Avoiding too much early irrigation, on the other hand, encourages plants to develop stronger, healthier root systems that grow deeper. “You defer irrigation because there's typically enough stored moisture and enough rainfall even in dry years to create a plant that can achieve high yields,” Specht explains.
Soybeans need about 19 inches of water from planting in early May through harvest to yield about 85 bushels. If soybeans don't get any of that from early-season rains, producers will have to catch up with watering once deferred irrigation begins in early July. But if early-season rains are normal, the deferred approach could reduce the amount of irrigation water applied throughout the season.

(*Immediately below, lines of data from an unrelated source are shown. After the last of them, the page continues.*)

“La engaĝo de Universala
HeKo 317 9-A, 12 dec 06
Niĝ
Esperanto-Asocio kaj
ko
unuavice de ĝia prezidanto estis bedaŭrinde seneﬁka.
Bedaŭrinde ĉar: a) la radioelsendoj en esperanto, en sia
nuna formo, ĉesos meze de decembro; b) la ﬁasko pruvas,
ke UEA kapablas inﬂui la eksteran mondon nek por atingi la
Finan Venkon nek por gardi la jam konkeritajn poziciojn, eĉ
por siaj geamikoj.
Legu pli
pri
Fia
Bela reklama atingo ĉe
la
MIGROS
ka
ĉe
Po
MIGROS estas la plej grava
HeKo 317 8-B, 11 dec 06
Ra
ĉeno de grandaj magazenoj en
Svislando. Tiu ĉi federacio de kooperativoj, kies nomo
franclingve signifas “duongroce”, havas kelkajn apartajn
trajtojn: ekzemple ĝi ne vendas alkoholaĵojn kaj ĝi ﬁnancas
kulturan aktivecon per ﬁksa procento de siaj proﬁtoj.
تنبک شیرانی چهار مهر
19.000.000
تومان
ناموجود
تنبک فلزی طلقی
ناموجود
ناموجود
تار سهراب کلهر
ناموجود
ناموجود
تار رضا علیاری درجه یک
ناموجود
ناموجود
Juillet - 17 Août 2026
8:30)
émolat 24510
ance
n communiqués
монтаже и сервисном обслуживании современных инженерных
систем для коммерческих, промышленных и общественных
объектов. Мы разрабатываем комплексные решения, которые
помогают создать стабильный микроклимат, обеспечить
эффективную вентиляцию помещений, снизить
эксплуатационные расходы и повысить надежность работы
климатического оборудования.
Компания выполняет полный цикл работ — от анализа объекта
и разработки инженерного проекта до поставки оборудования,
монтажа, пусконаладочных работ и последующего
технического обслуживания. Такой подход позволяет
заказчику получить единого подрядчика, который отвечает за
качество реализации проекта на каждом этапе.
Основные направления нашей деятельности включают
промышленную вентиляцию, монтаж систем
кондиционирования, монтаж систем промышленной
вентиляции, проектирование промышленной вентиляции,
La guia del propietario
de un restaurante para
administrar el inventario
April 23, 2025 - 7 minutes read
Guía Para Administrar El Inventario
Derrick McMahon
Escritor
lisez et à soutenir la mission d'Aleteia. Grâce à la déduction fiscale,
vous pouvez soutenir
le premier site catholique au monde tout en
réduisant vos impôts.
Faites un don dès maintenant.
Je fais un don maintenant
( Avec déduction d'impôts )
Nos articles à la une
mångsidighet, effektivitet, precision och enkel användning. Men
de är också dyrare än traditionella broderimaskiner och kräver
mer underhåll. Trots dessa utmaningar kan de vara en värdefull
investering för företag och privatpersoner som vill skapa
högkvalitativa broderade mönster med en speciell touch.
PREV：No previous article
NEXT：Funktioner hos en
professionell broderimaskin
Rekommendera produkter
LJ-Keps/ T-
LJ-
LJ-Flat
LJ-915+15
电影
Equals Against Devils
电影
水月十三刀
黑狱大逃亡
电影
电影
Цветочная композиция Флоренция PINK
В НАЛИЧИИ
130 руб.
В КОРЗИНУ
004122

Specht and Cassman's research has been incorporated into an online irrigation scheduling program called SoyWater. Developed by Specht and Jessica Torrion at the University of Nebraska, it is available online at www.soywater.unl.edu. This online spreadsheet offers producers access to the two most popular irrigation strategies in practice.
Soil water balance method
With the first approach, called the Soil Water Balance Method, the user chooses an irrigation trigger, which represents a percentage depletion of the maximum water (field capacity) in the crop root zone. This depletion is caused by crop withdrawal of soil water.
Water balance method
The Water Balance Method, based on Specht's research, is advisable for fields with soils that have a high water-holding capacity (such as silty clay loam soils) and in years when the field water content is at full capacity at planting or emergence. In this strategy, the producer allows the soybean crop to extract the water it needs for vegetative growth and early reproductive development from the stored soil water present at emergence and any postemergence rainfall stored in the root zone prior to the R3 stage.